Naxos was also the site where perhaps the first coinage appeared in Sicily around 530 BC. The silver denominations were that of the drachm and litra with the obverse design being that of an Archaic style head of Dionysos and the reverse being a bunch of grapes (Dionysos being the god of wine). This motif illustrated the rich and fertile settlement founded on volcanic soil.

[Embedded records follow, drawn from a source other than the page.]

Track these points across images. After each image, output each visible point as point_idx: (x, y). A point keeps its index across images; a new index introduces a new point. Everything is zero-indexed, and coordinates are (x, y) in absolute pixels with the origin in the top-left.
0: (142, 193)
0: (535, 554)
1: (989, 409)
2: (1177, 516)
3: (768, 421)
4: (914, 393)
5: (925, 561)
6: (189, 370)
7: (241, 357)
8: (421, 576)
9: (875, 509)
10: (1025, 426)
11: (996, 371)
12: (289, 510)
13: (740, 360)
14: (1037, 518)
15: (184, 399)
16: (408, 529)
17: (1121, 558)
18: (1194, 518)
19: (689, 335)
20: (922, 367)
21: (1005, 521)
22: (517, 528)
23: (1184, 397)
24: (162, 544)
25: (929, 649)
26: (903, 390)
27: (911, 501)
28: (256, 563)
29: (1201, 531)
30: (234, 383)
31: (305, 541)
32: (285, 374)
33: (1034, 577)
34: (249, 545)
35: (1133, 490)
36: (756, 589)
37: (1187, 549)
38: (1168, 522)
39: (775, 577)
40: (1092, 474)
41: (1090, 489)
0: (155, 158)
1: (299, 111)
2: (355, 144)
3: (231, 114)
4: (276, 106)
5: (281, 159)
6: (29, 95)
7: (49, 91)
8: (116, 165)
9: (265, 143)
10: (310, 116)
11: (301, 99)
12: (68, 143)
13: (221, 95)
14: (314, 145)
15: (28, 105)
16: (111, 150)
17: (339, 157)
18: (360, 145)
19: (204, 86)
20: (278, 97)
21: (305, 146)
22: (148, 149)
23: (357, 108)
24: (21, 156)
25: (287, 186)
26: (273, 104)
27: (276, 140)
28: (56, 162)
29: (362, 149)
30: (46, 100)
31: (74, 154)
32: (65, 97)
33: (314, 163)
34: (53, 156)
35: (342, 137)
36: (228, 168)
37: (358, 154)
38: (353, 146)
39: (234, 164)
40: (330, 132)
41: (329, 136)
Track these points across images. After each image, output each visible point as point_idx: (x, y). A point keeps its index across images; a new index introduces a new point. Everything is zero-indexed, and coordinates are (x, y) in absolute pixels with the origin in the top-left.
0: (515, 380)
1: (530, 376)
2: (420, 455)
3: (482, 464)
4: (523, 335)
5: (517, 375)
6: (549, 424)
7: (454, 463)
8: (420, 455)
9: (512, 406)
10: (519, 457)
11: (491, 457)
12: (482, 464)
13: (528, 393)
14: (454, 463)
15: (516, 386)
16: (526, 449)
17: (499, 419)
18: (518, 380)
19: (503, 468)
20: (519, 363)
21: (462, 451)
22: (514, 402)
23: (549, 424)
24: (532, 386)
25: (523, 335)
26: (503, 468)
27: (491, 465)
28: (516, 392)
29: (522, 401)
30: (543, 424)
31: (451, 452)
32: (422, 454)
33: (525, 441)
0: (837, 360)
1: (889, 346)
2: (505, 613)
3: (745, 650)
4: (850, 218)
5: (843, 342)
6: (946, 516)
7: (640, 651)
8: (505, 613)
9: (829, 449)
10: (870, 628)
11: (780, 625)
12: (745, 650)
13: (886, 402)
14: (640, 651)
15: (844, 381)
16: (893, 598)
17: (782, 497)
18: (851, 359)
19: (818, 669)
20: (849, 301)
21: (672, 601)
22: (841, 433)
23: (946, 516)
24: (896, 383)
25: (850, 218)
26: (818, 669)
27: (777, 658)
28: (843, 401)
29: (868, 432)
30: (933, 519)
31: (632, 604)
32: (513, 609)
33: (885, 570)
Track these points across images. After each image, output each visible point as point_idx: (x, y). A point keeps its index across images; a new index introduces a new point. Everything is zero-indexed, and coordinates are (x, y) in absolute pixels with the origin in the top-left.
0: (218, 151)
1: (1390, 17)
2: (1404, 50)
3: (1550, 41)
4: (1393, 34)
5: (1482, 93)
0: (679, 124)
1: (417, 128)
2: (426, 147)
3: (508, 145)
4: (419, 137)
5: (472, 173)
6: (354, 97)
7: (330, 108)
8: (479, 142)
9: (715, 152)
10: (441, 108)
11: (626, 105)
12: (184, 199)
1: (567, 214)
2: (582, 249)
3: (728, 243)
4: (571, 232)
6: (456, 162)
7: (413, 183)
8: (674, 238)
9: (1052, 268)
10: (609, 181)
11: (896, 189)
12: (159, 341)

Monetary System 530-490 BC
AR Drachm
AR Litra

Naxos came under the rule of Syracuse around 490 BC. The city issued no coins of her own between 490 and 461 BC. During this period, Naxos remained firmly within the grip of the tyrants of Syracuse Hippokrates, Gelon and Hieron. However, Naxos finally gained her independence in 461 BC and with it came a spectacular issue of beautifully designed coinage in celebration. The basic design remained the same with Dionysios but the reverse now bore the image of the naked Silenos holding a kantharos (pictured here). This coin is considered by many to be the most beautiful designs of the 5th century BC.


Finest Known Silver Tetradrachm 461-430 BC

Monetary System 461-430 BC
AR Tetradrachm
AR Drachm
AR Litra

The coinage of Naxos was redesigned in 430 BC in an attempt to reflect the more modern style of art which was beginning to spread throughout the Greek world. Here, Dionysios appeared with more free-flowing hair and beard and the naked Silenos also appears softer in style. This design continued in use until 413 BC.

In 413 BC, Naxos once again redesigned their monetary system following the defeat of Athenian forces who had attempted the conquest its rival city ofSyracuse. This time Dionysios disappeared from the coinage as each denomination took on its own unique obverse design. The reverse, however, continue to employ the design of the naked Silenos holding his kantharos, with the single exception of the silver litra. This would be the last coinage to be struck by Naxos before its destiny with fate in 404 BC.


Monetary System 413-404 BC
AR Tetradrachm …(hd of Maenad right)
AR Didrachm …(hd of Apollo left)
AR Hemidrachm …(hd Assinos left)
AR Litra …(hd Assinos left/bunch grapes)

The Athenian defeat in Sicily before the walls of Syracuse (413 BC) opened the door in Sicily once again for Carthage to expand her territory. The Carthaginians entered Sicily under the pretense of supporting Segesta in its struggle with Selinus, which was destroyed in 409 BC. Once in Sicily, the Carthaginians did not leave. In 406 BC, the ancient city of Akragas met her fate – she was sacked and burned by the Carthaginians.

Naxos’ fate was quite different. Still bitter about her former suppression by Syracuse, Naxos failed to rally behind Syracuse during the Carthaginian invasion. Under the rule of Dionysios I the Elder, Syracuse attacked and destroyed Naxos in 404 BC. The survivors fled to the mountains where they founded the city of Tauromenion in 396 BC following the defeat of Carthage.